> EXTRAIT
※ ※ ※

8. Pour répondre à cette question, il demeure fondé de présenter d’abord les techniques utilisées pour accéder au pouvoir par les dirigeants de ces partis, ensuite et enfin énoncer la motivation de création de chaque parti politique.

9. Mulumbati Ngasha ci-haut cité montre que les techniques principales d’accès au pouvoir sont la conquête, l’hérédité, la cooptation, élection et nomination. Ainsi, nous pouvons affirmer que Joseph Désiré Mobutu, président du Mouvement Populaire de la Révolution(MPR), a accédé au pouvoir de l’Etat par conquête, Joseph Kabila, président du Parti du Peuple pour la Reconstruction et la Démocratie(PPRD), a accédé au pouvoir par hérédité patrilinéaire et Felix Tshisekedi, Président de l’Union pour la Démocratie et le Progrès Social(UDPS), a accédé au pouvoir par élection.

10. De techniques utilisées par les partis pompeusement appelés « partis présidentiels » passons ainsi à la motivation de création de chaque parti politique. Le Mouvement Populaire de la Révolution a été créé le 20 mai 1967 alors que Joseph Désiré Mobutu était déjà Président de la République depuis le 24 novembre 1965. De même, le Parti du Peuple pour la Reconstruction et la Démocratie a été créé le 31 mars 2002 alors que Joseph Kabila était déjà Président de la République depuis janvier 2001.

11. L’on note alors que la motivation de la création de ces deux partis politiques n’était pas celle d’accès au pouvoir de l’Etat, mais celle de conservation du pouvoir de l’Etat dont chefs des partis politiques exerçaient déjà.

12. Cependant, créée le 15 février 1982, l’UDPS n’a pu accéder au pouvoir de l’Etat qu’en 2018, soit 36 ans après sa création. L’on se rend compte que la motivation de la création de l’UDPS était l’accès au pouvoir pour l’exercer dans l’intérêt populaire voire l’intérêt général.

※ ※ ※

Enregistrements:
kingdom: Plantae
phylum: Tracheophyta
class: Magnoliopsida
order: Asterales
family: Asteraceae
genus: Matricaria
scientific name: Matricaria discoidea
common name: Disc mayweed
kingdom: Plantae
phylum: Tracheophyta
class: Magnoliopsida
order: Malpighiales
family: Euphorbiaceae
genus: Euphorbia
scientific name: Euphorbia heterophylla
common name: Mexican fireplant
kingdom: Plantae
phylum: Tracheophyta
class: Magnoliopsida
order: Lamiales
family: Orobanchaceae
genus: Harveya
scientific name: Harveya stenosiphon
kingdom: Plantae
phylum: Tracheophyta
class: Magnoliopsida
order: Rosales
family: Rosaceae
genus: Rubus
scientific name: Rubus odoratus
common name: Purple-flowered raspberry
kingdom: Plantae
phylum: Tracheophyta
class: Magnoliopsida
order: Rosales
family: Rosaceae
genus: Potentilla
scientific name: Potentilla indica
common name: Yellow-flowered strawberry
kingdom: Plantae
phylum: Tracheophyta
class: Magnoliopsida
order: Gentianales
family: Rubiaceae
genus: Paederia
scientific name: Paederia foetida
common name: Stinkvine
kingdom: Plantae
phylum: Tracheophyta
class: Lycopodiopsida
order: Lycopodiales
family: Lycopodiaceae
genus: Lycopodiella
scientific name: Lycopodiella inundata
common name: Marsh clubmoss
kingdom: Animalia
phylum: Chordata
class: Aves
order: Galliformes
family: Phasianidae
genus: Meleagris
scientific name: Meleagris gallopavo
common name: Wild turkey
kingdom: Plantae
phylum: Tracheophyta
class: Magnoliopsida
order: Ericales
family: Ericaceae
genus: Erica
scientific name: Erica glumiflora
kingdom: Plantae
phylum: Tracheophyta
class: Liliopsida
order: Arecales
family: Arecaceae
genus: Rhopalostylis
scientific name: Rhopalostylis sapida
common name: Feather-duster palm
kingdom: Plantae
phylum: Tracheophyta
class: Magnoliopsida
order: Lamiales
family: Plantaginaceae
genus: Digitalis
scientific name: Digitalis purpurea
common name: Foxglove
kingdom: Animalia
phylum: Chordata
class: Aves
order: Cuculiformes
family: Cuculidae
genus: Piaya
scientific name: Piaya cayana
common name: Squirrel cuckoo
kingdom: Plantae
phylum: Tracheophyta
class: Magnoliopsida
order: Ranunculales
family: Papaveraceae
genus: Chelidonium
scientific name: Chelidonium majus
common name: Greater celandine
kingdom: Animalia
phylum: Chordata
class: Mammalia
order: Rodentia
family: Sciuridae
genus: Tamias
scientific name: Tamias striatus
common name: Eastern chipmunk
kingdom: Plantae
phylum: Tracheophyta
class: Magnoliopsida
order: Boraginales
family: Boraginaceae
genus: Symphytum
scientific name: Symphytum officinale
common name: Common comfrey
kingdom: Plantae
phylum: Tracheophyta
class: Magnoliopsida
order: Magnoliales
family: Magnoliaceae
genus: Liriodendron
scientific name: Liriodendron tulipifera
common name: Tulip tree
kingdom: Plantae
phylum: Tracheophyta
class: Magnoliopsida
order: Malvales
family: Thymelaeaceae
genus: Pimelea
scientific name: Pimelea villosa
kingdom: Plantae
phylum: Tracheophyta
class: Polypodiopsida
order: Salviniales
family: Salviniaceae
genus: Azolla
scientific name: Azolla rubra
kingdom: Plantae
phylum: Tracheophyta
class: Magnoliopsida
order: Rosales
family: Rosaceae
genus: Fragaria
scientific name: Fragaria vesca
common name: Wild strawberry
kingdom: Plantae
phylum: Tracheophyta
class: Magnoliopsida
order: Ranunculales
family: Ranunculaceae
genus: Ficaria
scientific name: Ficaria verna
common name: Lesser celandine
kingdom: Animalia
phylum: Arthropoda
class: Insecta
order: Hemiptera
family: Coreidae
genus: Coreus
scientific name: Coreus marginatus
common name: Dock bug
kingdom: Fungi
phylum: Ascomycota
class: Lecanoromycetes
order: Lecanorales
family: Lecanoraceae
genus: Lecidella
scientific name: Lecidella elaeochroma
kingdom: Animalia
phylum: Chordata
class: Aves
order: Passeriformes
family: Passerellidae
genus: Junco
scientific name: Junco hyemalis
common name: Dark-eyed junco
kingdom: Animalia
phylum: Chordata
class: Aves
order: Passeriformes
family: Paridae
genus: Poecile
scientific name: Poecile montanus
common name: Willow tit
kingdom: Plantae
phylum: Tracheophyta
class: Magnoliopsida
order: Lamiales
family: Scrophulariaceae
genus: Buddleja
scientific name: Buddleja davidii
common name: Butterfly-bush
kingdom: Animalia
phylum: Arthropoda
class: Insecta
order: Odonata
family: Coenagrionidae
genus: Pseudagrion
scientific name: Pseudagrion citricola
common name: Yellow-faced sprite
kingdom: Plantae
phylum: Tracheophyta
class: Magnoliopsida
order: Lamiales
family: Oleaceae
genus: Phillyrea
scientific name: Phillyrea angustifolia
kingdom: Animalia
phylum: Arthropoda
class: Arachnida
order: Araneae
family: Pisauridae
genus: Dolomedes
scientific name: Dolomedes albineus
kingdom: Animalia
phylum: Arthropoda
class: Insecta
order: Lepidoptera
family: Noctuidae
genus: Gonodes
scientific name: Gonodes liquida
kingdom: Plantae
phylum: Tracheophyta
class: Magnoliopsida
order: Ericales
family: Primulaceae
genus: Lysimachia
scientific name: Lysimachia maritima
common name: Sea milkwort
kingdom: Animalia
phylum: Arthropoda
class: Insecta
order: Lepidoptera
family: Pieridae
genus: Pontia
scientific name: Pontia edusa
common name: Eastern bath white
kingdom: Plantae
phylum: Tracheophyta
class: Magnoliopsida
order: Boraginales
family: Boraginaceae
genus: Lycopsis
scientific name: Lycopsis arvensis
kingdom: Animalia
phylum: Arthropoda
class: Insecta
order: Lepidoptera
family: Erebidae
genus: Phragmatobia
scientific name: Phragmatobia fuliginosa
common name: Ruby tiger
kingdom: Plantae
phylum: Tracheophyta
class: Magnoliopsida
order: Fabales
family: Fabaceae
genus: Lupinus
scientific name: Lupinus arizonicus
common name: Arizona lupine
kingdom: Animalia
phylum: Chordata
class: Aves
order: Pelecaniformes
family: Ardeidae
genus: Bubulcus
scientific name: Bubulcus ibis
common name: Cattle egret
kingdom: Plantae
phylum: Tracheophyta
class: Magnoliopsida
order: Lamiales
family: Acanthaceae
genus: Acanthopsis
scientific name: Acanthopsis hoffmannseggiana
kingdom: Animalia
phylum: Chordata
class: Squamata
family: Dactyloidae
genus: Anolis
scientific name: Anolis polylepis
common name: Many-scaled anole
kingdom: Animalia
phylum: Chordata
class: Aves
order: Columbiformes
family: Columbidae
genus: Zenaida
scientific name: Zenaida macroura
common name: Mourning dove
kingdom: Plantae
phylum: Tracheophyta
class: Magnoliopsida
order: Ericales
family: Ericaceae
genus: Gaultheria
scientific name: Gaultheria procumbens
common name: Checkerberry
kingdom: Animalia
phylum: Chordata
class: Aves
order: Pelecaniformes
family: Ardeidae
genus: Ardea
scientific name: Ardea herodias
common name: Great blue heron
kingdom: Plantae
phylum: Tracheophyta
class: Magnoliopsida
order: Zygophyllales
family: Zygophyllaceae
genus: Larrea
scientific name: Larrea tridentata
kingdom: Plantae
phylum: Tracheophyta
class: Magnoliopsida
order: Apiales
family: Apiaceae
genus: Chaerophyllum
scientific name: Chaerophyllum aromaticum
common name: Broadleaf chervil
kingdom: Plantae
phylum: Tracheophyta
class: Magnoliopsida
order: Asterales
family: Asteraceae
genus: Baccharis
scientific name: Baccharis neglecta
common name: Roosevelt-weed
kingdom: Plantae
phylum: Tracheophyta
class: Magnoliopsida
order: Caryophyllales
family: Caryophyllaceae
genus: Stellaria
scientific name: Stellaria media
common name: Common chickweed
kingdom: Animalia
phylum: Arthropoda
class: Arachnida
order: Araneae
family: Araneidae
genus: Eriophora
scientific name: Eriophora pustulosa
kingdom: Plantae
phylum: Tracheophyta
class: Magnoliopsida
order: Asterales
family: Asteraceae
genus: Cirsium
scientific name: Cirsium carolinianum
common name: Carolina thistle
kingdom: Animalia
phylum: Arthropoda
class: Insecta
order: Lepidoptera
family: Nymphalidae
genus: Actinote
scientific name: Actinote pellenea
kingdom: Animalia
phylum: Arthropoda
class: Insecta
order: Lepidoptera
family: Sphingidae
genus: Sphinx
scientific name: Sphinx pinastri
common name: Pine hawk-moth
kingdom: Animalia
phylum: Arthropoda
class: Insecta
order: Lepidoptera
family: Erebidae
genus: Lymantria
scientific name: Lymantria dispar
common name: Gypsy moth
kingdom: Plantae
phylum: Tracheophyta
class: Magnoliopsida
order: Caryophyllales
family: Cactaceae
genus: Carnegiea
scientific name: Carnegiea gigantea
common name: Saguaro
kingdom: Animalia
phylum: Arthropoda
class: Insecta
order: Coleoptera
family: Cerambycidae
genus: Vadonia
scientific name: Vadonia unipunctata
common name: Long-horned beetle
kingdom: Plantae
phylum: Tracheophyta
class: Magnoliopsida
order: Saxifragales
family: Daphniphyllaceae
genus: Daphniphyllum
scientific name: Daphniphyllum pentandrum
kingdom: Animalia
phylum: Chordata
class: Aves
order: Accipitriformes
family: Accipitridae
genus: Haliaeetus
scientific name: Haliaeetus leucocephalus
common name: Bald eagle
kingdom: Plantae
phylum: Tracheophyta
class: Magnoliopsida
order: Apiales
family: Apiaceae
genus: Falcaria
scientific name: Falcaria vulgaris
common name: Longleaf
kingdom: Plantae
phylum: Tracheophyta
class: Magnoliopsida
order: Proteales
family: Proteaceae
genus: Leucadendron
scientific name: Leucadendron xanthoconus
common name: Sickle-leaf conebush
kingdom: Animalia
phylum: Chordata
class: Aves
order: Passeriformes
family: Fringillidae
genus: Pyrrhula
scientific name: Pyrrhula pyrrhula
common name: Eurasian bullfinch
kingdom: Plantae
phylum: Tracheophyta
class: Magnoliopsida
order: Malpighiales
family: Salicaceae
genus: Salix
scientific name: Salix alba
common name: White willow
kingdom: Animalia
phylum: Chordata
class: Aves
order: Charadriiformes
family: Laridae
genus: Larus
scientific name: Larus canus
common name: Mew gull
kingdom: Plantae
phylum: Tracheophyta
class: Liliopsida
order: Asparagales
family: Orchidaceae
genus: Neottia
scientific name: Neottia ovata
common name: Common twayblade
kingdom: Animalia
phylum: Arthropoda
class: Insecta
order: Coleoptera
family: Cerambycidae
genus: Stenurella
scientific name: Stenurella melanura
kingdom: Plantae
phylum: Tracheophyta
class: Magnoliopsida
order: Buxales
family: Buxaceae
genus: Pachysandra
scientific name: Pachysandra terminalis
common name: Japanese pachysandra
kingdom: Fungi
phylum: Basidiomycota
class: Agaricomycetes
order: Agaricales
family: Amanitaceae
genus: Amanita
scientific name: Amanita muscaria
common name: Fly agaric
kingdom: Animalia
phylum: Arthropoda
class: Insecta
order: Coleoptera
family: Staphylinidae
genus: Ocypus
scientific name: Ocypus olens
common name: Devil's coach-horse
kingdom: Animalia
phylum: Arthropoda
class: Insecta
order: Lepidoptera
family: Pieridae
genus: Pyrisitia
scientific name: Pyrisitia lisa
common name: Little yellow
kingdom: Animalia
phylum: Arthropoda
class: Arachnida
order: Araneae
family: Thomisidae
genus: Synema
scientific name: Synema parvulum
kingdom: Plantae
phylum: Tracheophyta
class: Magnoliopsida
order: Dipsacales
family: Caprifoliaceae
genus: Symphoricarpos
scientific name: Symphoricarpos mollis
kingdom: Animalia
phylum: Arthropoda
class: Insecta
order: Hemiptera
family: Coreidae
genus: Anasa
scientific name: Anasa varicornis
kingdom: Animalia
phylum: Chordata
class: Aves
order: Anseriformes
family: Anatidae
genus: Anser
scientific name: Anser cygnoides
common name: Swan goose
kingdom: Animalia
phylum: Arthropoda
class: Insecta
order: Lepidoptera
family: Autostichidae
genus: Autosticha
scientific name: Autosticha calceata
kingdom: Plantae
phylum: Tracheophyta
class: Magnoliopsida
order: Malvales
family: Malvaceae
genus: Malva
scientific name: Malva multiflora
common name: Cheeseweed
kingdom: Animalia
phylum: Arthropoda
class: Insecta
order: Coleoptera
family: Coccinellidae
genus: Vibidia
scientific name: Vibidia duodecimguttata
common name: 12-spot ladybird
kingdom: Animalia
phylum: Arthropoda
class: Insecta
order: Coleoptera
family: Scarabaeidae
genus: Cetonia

※ ※ ※

> CONSIGNE 1
Recopiez les entrées à l'identique, de la toute première ligne jusqu'à la ligne contenant « genus: Paederia », cette dernière comprise.
> CONSIGNE 2
Reprenez l'extrait sur l'accès au pouvoir des partis présidentiels et poursuivez-le à partir de sa dernière phrase.
L'extrait et les entrées forment deux ensembles indépendants l'un de l'autre.

> RÉPONSE RÉDIGÉE 1
kingdom: Plantae
phylum: Tracheophyta
class: Magnoliopsida
order: Asterales
family: Asteraceae
genus: Matricaria
scientific name: Matricaria discoidea
common name: Disc mayweed
kingdom: Plantae
phylum: Tracheophyta
class: Magnoliopsida
order: Malpighiales
family: Euphorbiaceae
genus: Euphorbia
scientific name: Euphorbia heterophylla
common name: Mexican fireplant
kingdom: Plantae
phylum: Tracheophyta
class: Magnoliopsida
order: Lamiales
family: Orobanchaceae
genus: Harveya
scientific name: Harveya stenosiphon
kingdom: Plantae
phylum: Tracheophyta
class: Magnoliopsida
order: Rosales
family: Rosaceae
genus: Rubus
scientific name: Rubus odoratus
common name: Purple-flowered raspberry
kingdom: Plantae
phylum: Tracheophyta
class: Magnoliopsida
order: Rosales
family: Rosaceae
genus: Potentilla
scientific name: Potentilla indica
common name: Yellow-flowered strawberry
kingdom: Plantae
phylum: Tracheophyta
class: Magnoliopsida
order: Gentianales
family: Rubiaceae
genus: Paederia

> RÉPONSE RÉDIGÉE 2
13. Dès lors, différence de ces trois partis « présidentiels » est fondée sur les techniques d’accès au pouvoir de l’Etat par leurs leaders et les motivations de leurs créations. Cette différence pouvait justifier la survie ou l’asphyxie de ces partis partant d’un mode opératoire d’adhésion, à ces partis, qui pouvait être une contrainte ou un choix.

14. L’adhésion ou l’affiliation à un parti politique par contrainte prédisposait les adhérents de ce parti à le quitter si l’objet de la contrainte disparaissait un jour. C’est ce qui se passe avec le Mouvement Populaire de la Révolution(MPR), l’Alliance des Forces Démocratiques de Libération(AFDL), le Parti du Peuple pour la Reconstruction et la Démocratie(PPRD).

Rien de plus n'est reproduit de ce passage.